Chaque année, 5 à 10 % des pommes de terre récoltées par Serge Vachon sont déclassées pour leurs simples défauts esthétiques. Trop petites, tachées, mal formées : elles sont jugées invendables selon les standards de mise en marché, alors qu’elles sont parfaitement comestibles. Ce gaspillage, récurrent et frustrant, devient le déclencheur d’un grand projet.
À cette réalité agricole s’ajoute le rêve de François Durand, ingénieur agronome. Inspiré par l’histoire de son arrière-grand-père, producteur de vodka, François imagine une distillerie qui transformerait ces pommes de terre « rejetées » en spiritueux de qualité.
Cependant, l’industrie québécoise des spiritueux n’a rien d’un terrain fertile pour les idéalistes. La SAQ contrôle le marché, les marges se révèlent minces, et la concurrence féroce. Produire une vodka de pommes de terre coûte environ 2,5 fois plus cher qu’une vodka à base de grains, beaucoup plus répandue. De plus, selon les données de l’époque, plus de 70 % des microdistilleries québécoises connaissaient des problèmes de rentabilité. Ces constats se révèlent brutaux.
Le risque n’était pas seulement financier, puisqu’on cragnait aussi de voir une idée noble ne jamais atteindre son plein potentiel. On le siat, c’est le dilemme que vivent les entreprises qui lancent un produit innovant sur un marché complexe et saturé, souvent ingrat.
C’est à ce moment qu’ils se sont tournés vers notre équipe avec une excellente question : comment créer de la demande pour un tel produit, là où les règles du marché limitent l’accessibilité.

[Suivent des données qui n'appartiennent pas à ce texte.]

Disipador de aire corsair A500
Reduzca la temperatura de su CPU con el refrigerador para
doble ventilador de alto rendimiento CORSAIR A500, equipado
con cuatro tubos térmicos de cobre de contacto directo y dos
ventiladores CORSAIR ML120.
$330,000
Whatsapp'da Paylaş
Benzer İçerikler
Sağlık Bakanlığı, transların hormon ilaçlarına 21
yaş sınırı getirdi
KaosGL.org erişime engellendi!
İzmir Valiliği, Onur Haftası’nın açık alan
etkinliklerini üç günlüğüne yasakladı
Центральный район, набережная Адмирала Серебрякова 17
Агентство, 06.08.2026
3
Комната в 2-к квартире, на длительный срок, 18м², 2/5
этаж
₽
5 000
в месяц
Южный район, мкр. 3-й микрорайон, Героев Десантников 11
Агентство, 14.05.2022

Notre réponse : positionner la rareté non comme une faiblesse, mais comme un choix. Vendre un produit certes, mais surtout, vendre une histoire. Celle d’Aurel & compagnie.
Au départ, le positionnement identifié par notre équipe s’inscrivait dans un registre ultrapremium avec une vodka d’exception, distillée plusieurs fois pour atteindre une pureté remarquable, incarnant le savoir-faire boréal du Saguenay–Lac-Saint-Jean. Le discours mettait l’accent sur la qualité de la production, l’héritage familial et la rareté de la vodka à base de pommes de terre. Le contexte initial justifiait ce positionnement haut de gamme et la vodka Aurel se présentait alors comme un produit de niche, destiné à rayonner sur les marchés québécois, canadien et nord-américain.
Mais à mesure que le projet prenait forme, un ajustement stratégique s’est imposé. C’est ainsi qu’en 2023, le cœur du positionnement s’est déplacé : de la performance du produit vers l’impact d’un projet ancré au Saguenay–Lac-Saint-Jean, nous amenant à réorienter l’histoire vers le modèle économique circulaire de la ferme familiale, qui constitue un élément distinctif durable, aligné sur les tendances sociales actuelles et les valeurs de l’entreprise.
Désormais, l’histoire familiale, le savoir-faire agricole sur quatre générations, le terroir nordique et l’engagement écologique deviennent les piliers de la marque. Le produit ne se vaut pas seulement par son goût, mais par ce qu’il incarne : une manière de produire autrement, plus respectueuse, plus enracinée.
Dans les deux cas, on conserve l’histoire familiale, celle de Serge et François rendant hommage à leurs arrière-grands-pères Aurel et Casimir, agriculteurs en Pologne et au Québec.
Pensée au départ pour soutenir une distribution étendue à l’échelle provinciale, la stratégie de communication a elle aussi été redéfinie en 2023. L’objectif : créer un fort ancrage régional, miser sur la notoriété locale, stimuler la curiosité et générer une adhésion sincère. Sous le nom Aurel & Compagnie, la communication s’est recentrée sur des leviers durables :
Notre équipe a coordonné le lancement officiel, combinant planification et exécution terrain. Nous avons pensé cette rencontre comme une occasion privilégiée de rapprocher notre communauté. Nous avons mis en place diverses actions de visibilité, telles que des campagnes radiophoniques ciblées dans la région, des publicités numériques sur Facebook et Instagram, des relations de presse générant une couverture immédiate, ainsi que des partenariats avec des entreprises locales, afin d’ancrer la marque dans son territoire et de créer un véritable effet de bouche à oreille.
Cette méthode a permis de générer un sentiment de proximité, d’appartenance et de fierté collective envers le produit. Un lancement à taille humaine, mais surtout, une belle grande étape pour la famille Vachon, marquant l’aboutissement d’un projet porté par la patience, la rigueur et la foi en une idée juste. Ils ont fait le choix de ne pas tout conquérir d’un coup, mais ont plutôt choisi de s’établir d’abord, puis de développer, bouteille par bouteille, une relation de confiance avec le public.